İstesen de, istemesen de, sevsen de, sevmesende: Ne Mutlu Türküm diyen her Türk genci 19-45 yaşları arasında ASKERDİR! Ey Türk İstikbalinin evladı! Bunu bil ve unutma!
Atatürkçü ile Ergonakoncuyu, dtp'ci ile Türk'ü, sapla- samanı bir birine karıştırmayın.
Karakolların yapımaması konusuna gelince: Hükümetler bütçelerinde o karakolların yenilenmesi için G:K:B:'lığına veya J:G:K:'lığına ödenek vermişler mi?
Verim de Askerler bu parayı yemişler ise, asker suç işlemiştir! Hükümet bu karakolların yapımı için ödenek vermemiş sie, suçlu hükümettir!
Asker, Askeri yargıtay da yargılanır! Senin vekillerin olan VEKİLLERİNİ yargılayabiliyor musun?
Artık Türkiyede darbe yapılmaz diyorlar! Yapılırsa bu vekillerin hali ne olur acaba?
İktidarın vermediği yetkiyi, G:K:B:'lığı ve Kuvvet Komutanlıkları kullanamazzzzzzzzzzzzzzzzzzzz!
Sayın, Osman Pamukoğlu komutanımız da pkk'ya karşı verilen emrin dışına çıktığı için EMEKLİYE sevk edilmiştir! Yani pkk'aya ağır kayıplar verdiği ve ocağını bastığı için!
Vekiller ise işledikleri suçlardan kurtulmak için Vekil dokunulmazlık zırhının arkasına saklanıyorlar!
Haklarında kesinleşmiş mahkeme kararlar ve yargılanmak için dosyaları olduğu halde yargılanamuyorlar!
Bunları unutup veya unutturmaya çalışıp, Ergenekon konusunda suçlanmak istenen komutanlarımız gibi Göerevlerinin başında bulunan komutanlarımıza da çamur atmayın.

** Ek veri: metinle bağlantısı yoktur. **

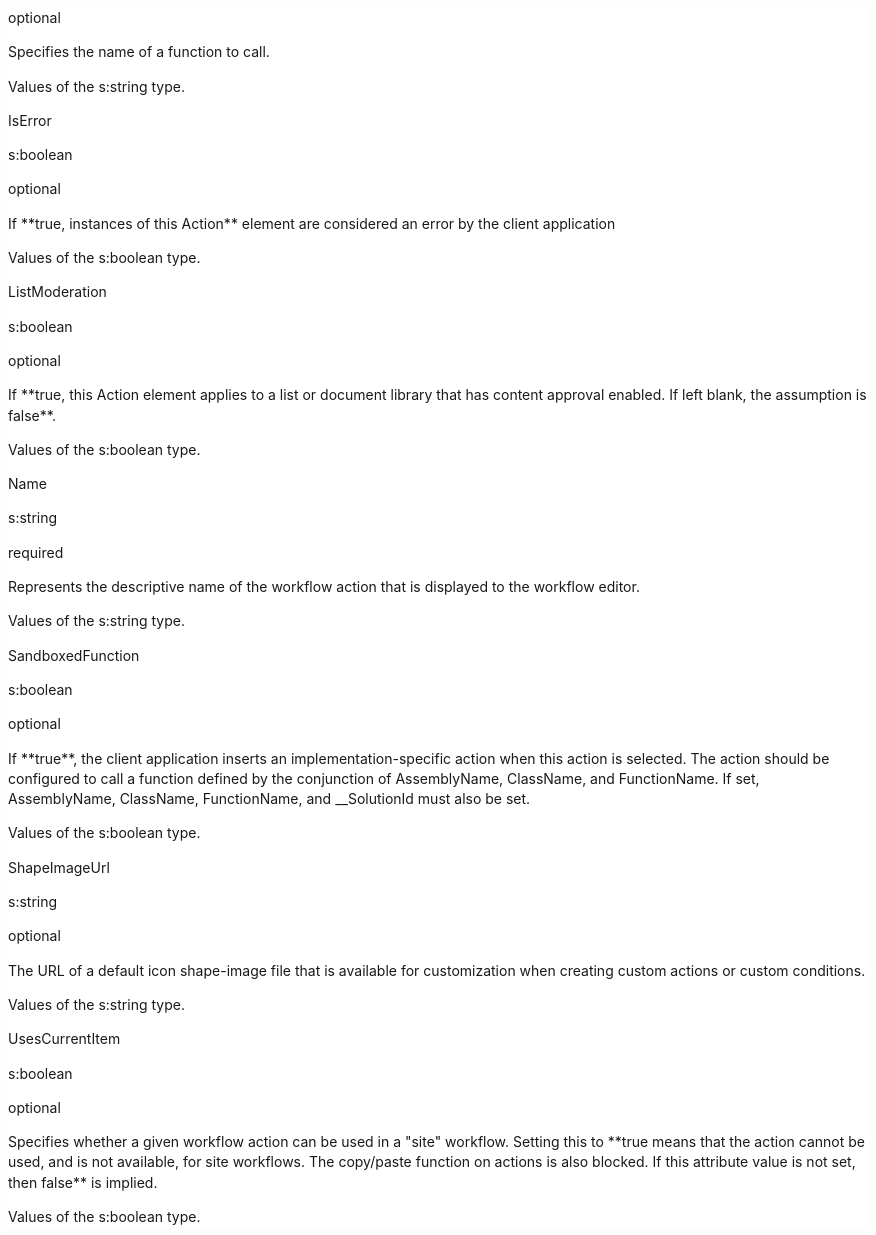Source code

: <td align="left"><p>optional</p></td>
<td align="left"><p>Specifies the name of a function to call.</p></td>
<td align="left"><p>Values of the s:string type.</p></td>
</tr>
<tr class="even">
<td align="left"><p>IsError</p></td>
<td align="left"><p>s:boolean</p></td>
<td align="left"><p>optional</p></td>
<td align="left"><p>If **true</span>, instances of this <span class="keyword">Action** element are considered an error by the client application</p></td>
<td align="left"><p>Values of the s:boolean type.</p></td>
</tr>
<tr class="odd">
<td align="left"><p>ListModeration</p></td>
<td align="left"><p>s:boolean</p></td>
<td align="left"><p>optional</p></td>
<td align="left"><p>If **true</span>, this <span class="keyword">Action</span> element applies to a list or document library that has content approval enabled. If left blank, the assumption is <span class="keyword">false**.</p></td>
<td align="left"><p>Values of the s:boolean type.</p></td>
</tr>
<tr class="even">
<td align="left"><p>Name</p></td>
<td align="left"><p>s:string</p></td>
<td align="left"><p>required</p></td>
<td align="left"><p>Represents the descriptive name of the workflow action that is displayed to the workflow editor.</p></td>
<td align="left"><p>Values of the s:string type.</p></td>
</tr>
<tr class="odd">
<td align="left"><p>SandboxedFunction</p></td>
<td align="left"><p>s:boolean</p></td>
<td align="left"><p>optional</p></td>
<td align="left"><p>If **true**, the client application inserts an implementation-specific action when this action is selected. The action should be configured to call a function defined by the conjunction of AssemblyName, ClassName, and FunctionName. If set, AssemblyName, ClassName, FunctionName, and __SolutionId must also be set.</p></td>
<td align="left"><p>Values of the s:boolean type.</p></td>
</tr>
<tr class="even">
<td align="left"><p>ShapeImageUrl</p></td>
<td align="left"><p>s:string</p></td>
<td align="left"><p>optional</p></td>
<td align="left"><p>The URL of a default icon shape-image file that is available for customization when creating custom actions or custom conditions.</p></td>
<td align="left"><p>Values of the s:string type.</p></td>
</tr>
<tr class="odd">
<td align="left"><p>UsesCurrentItem</p></td>
<td align="left"><p>s:boolean</p></td>
<td align="left"><p>optional</p></td>
<td align="left"><p>Specifies whether a given workflow action can be used in a &quot;site&quot; workflow. Setting this to **true</span> means that the action cannot be used, and is not available, for site workflows. The copy/paste function on actions is also blocked. If this attribute value is not set, then <span class="keyword">false** is implied.</p></td>
<td align="left"><p>Values of the s:boolean type.</p></td>
</tr>
</tbody>
</table>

Birçok soru sormuşsun haklı olarak,bizde soruyoruz ama bu soruları yönelticek ve cevaplıyacak bir merci yok.İşte Türkiye HUKUK DEVLETİ olsa ki maalesef GUGUK devleti olmuş durumda, herkes bu soruların cevabını öğrenir. Örneğin Hükümet diyor ki, geçen sene asker için ayrılan bütçenin 1.5 milyar dolarlık kısmını asker kullanmadı.Şimdi kim doğru söylüyor ? Asker mi yoksa hükümet mi ? Bunu kim öğrenecek, hadi diyelim kim yargılayıp hesap soracak. Hava kuvvetleri komutanının GOLF merakını duymayan kalmadı! Hatta GOLF sevdası savaş halinden bile önemli.Hadi AKTÜTÜN e gitmedin, Dibinde SERİK teki ŞEHİT CENAZESİNE niye gitmiyorsun ? Şimdi bu komutanın görevini ihmal edip etmediğini kim yargılayacak.Askeri yargı ise eğer hiçbir sonuç çıkmayacağı şimdiden belli zaten. GOLF e meraklı paşanın,hava kuvvetleri tesislerinde GOLF sahaları yaptırma projesi olduğu hatta yaptırdığı söyleniyor.Bu doğru mu ? Doğruysa eğer demekki birileri yalan söylüyor.Peki bunu kim tespit edecek ? Kim yargılayı ceza verecek ? Soruları arttırmak mümkün,fakat ADALET in herşeyden önemli olduğu gün gibi aşikar.Tarihte varolan güçlü devletlere bakın,en güçlü oldukları zamanlar ADALET sisteminin en iyi işlediği zamanlardır. Herkes soruyor,ne olacak TÜRKİYE nin hali diye,ne zaman ki ADALET sistemimiz düzelir işte o zaman TÜRKİYE huzura ermiş demektir.Acı ama gerçek bu.